* [TASK STATEMENT] Copy the records word for word from the very start up to and including the line with "export const myFeature". Leave the pictures out of your answer.

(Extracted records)

▽

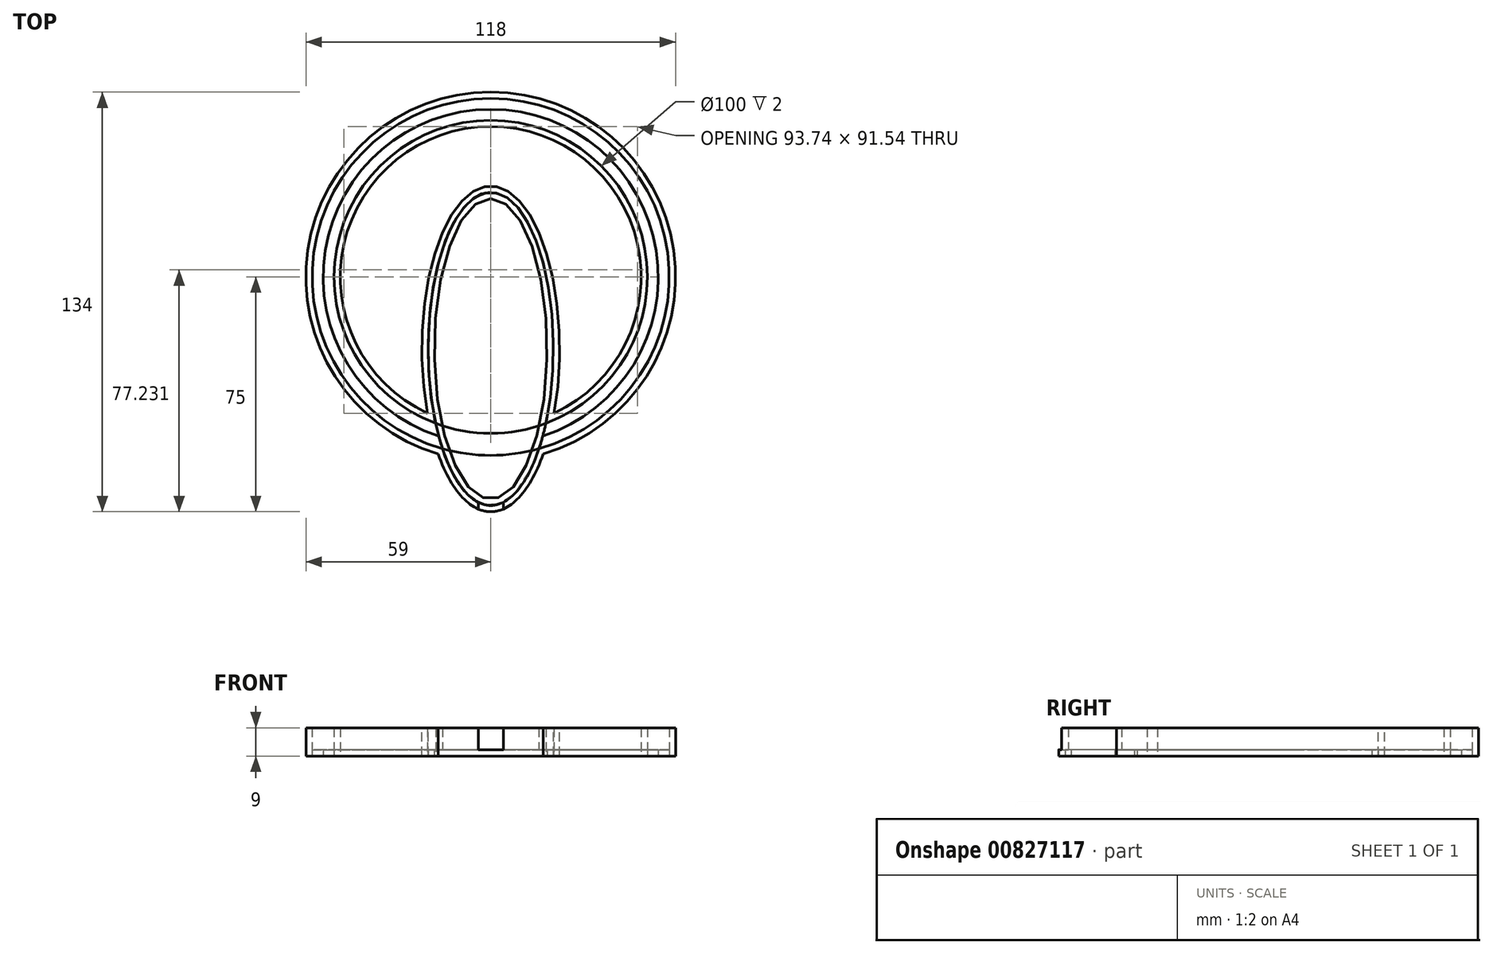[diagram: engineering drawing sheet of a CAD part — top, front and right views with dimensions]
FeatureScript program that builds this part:
annotation { "Feature Type Name" : "Feature", "Feature Type Description" : "" }
export const myFeature = defineFeature(function(context is Context, id is Id, definition is map)
    precondition{}
    {
        {
            var Q0;
            Q0=qCreatedBy(makeId("Top.planeOp"),FACE);
            var sketch = newSketch(context, id + "F0", { "sketchPlane" : qUnion([Q0])});
            skCircle(sketch, "E0", {"center": v(0, 0) * mm, "radius": 48 * mm});
            skCircle(sketch, "E1", {"center": v(0, 0) * mm, "radius": 50 * mm});
            skSolve(sketch);
        }
        {
            var Q0;
            Q0=makeQuery(id+"F0.imprint","IMPRINT",FACE,{"disambiguationData":[TD([[makeQuery(id+"F0.imprint","IMPRINT",EDGE,{"derivedFrom":sQuery(id+"F0.wireOp",EDGE,"E0")}),-1.0]])]});
            extrude(context, id + "F1", {"entities" : qUnion([Q0]), "depth" : 9 * mm, "offsetDistance" : 25 * mm});
        }
        {
            var Q0;
            Q0=qCreatedBy(makeId("Top.planeOp"),FACE);
            var sketch = newSketch(context, id + "F2", { "sketchPlane" : qUnion([Q0])});
            skCircle(sketch, "E2", {"center": v(0, 0) * mm, "radius": 50 * mm});
            skCircle(sketch, "E3", {"center": v(0, 0) * mm, "radius": 57 * mm});
            skSolve(sketch);
        }
        {
            var Q0;
            Q0=makeQuery(id+"F2.imprint","IMPRINT",FACE,{"disambiguationData":[TD([[makeQuery(id+"F2.imprint","IMPRINT",EDGE,{"derivedFrom":sQuery(id+"F2.wireOp",EDGE,"E2")}),-1.0]])]});
            extrude(context, id + "F3", {"entities" : qUnion([Q0]), "operationType" : NewBodyOperationType.ADD, "depth" : 2 * mm, "offsetDistance" : 25 * mm});
        }
        {
            var Q0;
            Q0=qCreatedBy(makeId("Top.planeOp"),FACE);
            var sketch = newSketch(context, id + "F4", { "sketchPlane" : qUnion([Q0])});
            skCircle(sketch, "E4", {"center": v(0, 0) * mm, "radius": 57 * mm});
            skCircle(sketch, "E5", {"center": v(0, 0) * mm, "radius": 59 * mm});
            skSolve(sketch);
        }
        {
            var Q0;
            Q0=makeQuery(id+"F4.imprint","IMPRINT",FACE,{"disambiguationData":[TD([[makeQuery(id+"F4.imprint","IMPRINT",EDGE,{"derivedFrom":sQuery(id+"F4.wireOp",EDGE,"E4")}),-1.0]])]});
            extrude(context, id + "F5", {"entities" : qUnion([Q0]), "operationType" : NewBodyOperationType.ADD, "depth" : 9 * mm, "offsetDistance" : 25 * mm});
        }
        {
            var Q0;
            Q0=qCreatedBy(makeId("Top.planeOp"),FACE);
            var sketch = newSketch(context, id + "F6", { "sketchPlane" : qUnion([Q0])});
            skEllipse(sketch, "E6", {"center": v(0, -23) * mm, "majorRadius": 52 * mm, "minorRadius": 22 * mm, "majorAxis": v(0, 1)});
            skEllipse(sketch, "E7", {"center": v(0, -23) * mm, "majorRadius": 50 * mm, "minorRadius": 20 * mm, "majorAxis": v(0, 1)});
            skSolve(sketch);
        }
        {
            var Q0;
            Q0=makeQuery(id+"F6.imprint","IMPRINT",FACE,{"disambiguationData":[TD([[makeQuery(id+"F6.imprint","IMPRINT",EDGE,{"derivedFrom":sQuery(id+"F6.wireOp",EDGE,"E6")}),1.0]])]});
            extrude(context, id + "F7", {"entities" : qUnion([Q0]), "operationType" : NewBodyOperationType.ADD, "depth" : 9 * mm, "offsetDistance" : 25 * mm});
        }
        {
            var Q0;
            Q0=qCreatedBy(makeId("Top.planeOp"),FACE);
            var sketch = newSketch(context, id + "F8", { "sketchPlane" : qUnion([Q0])});
            skEllipse(sketch, "E8", {"center": v(0, -23) * mm, "majorRadius": 50 * mm, "minorRadius": 20 * mm, "majorAxis": v(0, 1)});
            skSolve(sketch);
        }
        {
            var Q0;
            Q0=makeQuery(id+"F8.imprint","IMPRINT",FACE,{"disambiguationData":[TD([[makeQuery(id+"F8.imprint","IMPRINT",EDGE,{"derivedFrom":sQuery(id+"F8.wireOp",EDGE,"E8")}),1.0]])]});
            extrude(context, id + "F9", {"entities" : qUnion([Q0]), "operationType" : NewBodyOperationType.REMOVE, "depth" : 9 * mm, "offsetDistance" : 25 * mm});
        }
        {
            var Q0;
            Q0=qCreatedBy(makeId("Top.planeOp"),FACE);
            var sketch = newSketch(context, id + "F10", { "sketchPlane" : qUnion([Q0])});
            skCircle(sketch, "E9", {"center": v(0, 0) * mm, "radius": 50 * mm});
            skCircle(sketch, "E10", {"center": v(0, 0) * mm, "radius": 53.5 * mm});
            skSolve(sketch);
        }
        {
            var Q0;
            Q0=makeQuery(id+"F10.imprint","IMPRINT",FACE,{"disambiguationData":[TD([[makeQuery(id+"F10.imprint","IMPRINT",EDGE,{"derivedFrom":sQuery(id+"F10.wireOp",EDGE,"E9")}),-1.0]])]});
            extrude(context, id + "F11", {"entities" : qUnion([Q0]), "operationType" : NewBodyOperationType.REMOVE, "depth" : 9 * mm, "offsetDistance" : 25 * mm});
        }
        {
            var Q0;
            Q0=qCreatedBy(makeId("Top.planeOp"),FACE);
            var sketch = newSketch(context, id + "F12", { "sketchPlane" : qUnion([Q0])});
            skCircle(sketch, "E11", {"center": v(0, 0) * mm, "radius": 50 * mm});
            skCircle(sketch, "E12", {"center": v(0, 0) * mm, "radius": 57 * mm});
            skSolve(sketch);
        }
        {
            var Q0;
            Q0=makeQuery(id+"F12.imprint","IMPRINT",FACE,{"disambiguationData":[TD([[makeQuery(id+"F12.imprint","IMPRINT",EDGE,{"derivedFrom":sQuery(id+"F12.wireOp",EDGE,"E11")}),-1.0]])]});
            extrude(context, id + "F13", {"entities" : qUnion([Q0]), "depth" : 2 * mm, "offsetDistance" : 25 * mm});
        }
        {
            var Q0;
            Q0=qCreatedBy(makeId("Top.planeOp"),FACE);
            var sketch = newSketch(context, id + "F14", { "sketchPlane" : qUnion([Q0])});
            skEllipse(sketch, "E13", {"center": v(0, -23) * mm, "majorRadius": 48 * mm, "minorRadius": 18 * mm, "majorAxis": v(0, 1)});
            skSolve(sketch);
        }
        {
            var Q0;
            Q0=makeQuery(id+"F14.imprint","IMPRINT",FACE,{"disambiguationData":[TD([[makeQuery(id+"F14.imprint","IMPRINT",EDGE,{"derivedFrom":sQuery(id+"F14.wireOp",EDGE,"E13")}),1.0]])]});
            extrude(context, id + "F15", {"entities" : qUnion([Q0]), "depth" : 2 * mm, "offsetDistance" : 25 * mm});
        }
        {
            var Q0;
            Q0=makeQuery(id+"F15.opExtrude","CAP_FACE",FACE,{"disambiguationData":[OSD([sQuery(id+"F14.wireOp",EDGE,"E13")])],"isStart":false});
            cPlane(context, id + "F16", {"entities" : qUnion([Q0]), "cplaneType" : CPlaneType.OFFSET, "offset" : 0 * mm, "width" : 150 * mm, "height" : 150 * mm});
        }
        {
            var Q0;
            Q0=qCreatedBy(makeId("Front.planeOp"),FACE);
            var sketch = newSketch(context, id + "F17", { "sketchPlane" : qUnion([Q0])});
            skLineSegment(sketch, "E14.bottom", {"start": v(-4, 9) * mm, "end": v(4, 9) * mm});
            skLineSegment(sketch, "E14.top", {"start": v(-4, 2) * mm, "end": v(4, 2) * mm});
            skLineSegment(sketch, "E14.left", {"start": v(-4, 9) * mm, "end": v(-4, 2) * mm});
            skLineSegment(sketch, "E14.right", {"start": v(4, 9) * mm, "end": v(4, 2) * mm});
            skPoint(sketch, "E14.middle", {"position": v(0, 5.5) * mm});
            skSolve(sketch);
        }
        {
            var Q0;
            Q0=makeQuery(id+"F17.imprint","IMPRINT",FACE,{"disambiguationData":[TD([[makeQuery(id+"F17.imprint","IMPRINT",EDGE,{"derivedFrom":sQuery(id+"F17.wireOp",EDGE,"E14.bottom")}),-1.0]])]});
            extrude(context, id + "F18", {"entities" : qUnion([Q0]), "operationType" : NewBodyOperationType.REMOVE, "depth" : 80 * mm, "offsetDistance" : 25 * mm});
        }
        {
            var Q0;
            Q0=makeQuery(id+"F13.opExtrude","CAP_FACE",FACE,{"disambiguationData":[OSD([sQuery(id+"F12.wireOp",EDGE,"E11"),sQuery(id+"F12.wireOp",EDGE,"E12")])],"isStart":false});
            extrude(context, id + "F19", {"entities" : qUnion([Q0]), "operationType" : NewBodyOperationType.REMOVE, "depth" : 9 * mm, "offsetDistance" : 25 * mm});
        }
        {
            var Q0;
            Q0=qCreatedBy(makeId("Top.planeOp"),FACE);
            var sketch = newSketch(context, id + "F20", { "sketchPlane" : qUnion([Q0])});
            skEllipse(sketch, "E15", {"center": v(0, -23) * mm, "majorRadius": 50 * mm, "minorRadius": 20 * mm, "majorAxis": v(0, 1)});
            skSolve(sketch);
        }
        {
            var Q0;
            Q0=makeQuery(id+"F20.imprint","IMPRINT",FACE,{"disambiguationData":[TD([[makeQuery(id+"F20.imprint","IMPRINT",EDGE,{"derivedFrom":sQuery(id+"F20.wireOp",EDGE,"E15")}),1.0]])]});
            extrude(context, id + "F21", {"entities" : qUnion([Q0]), "depth" : 2 * mm, "offsetDistance" : 25 * mm});
        }
    });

△

* [OUTPUT FOR THIS TASK]
[diagram: engineering drawing sheet of a CAD part — top, front and right views with dimensions]
FeatureScript program that builds this part:
annotation { "Feature Type Name" : "Feature", "Feature Type Description" : "" }
export const myFeature = defineFeature(function(context is Context, id is Id, definition is map)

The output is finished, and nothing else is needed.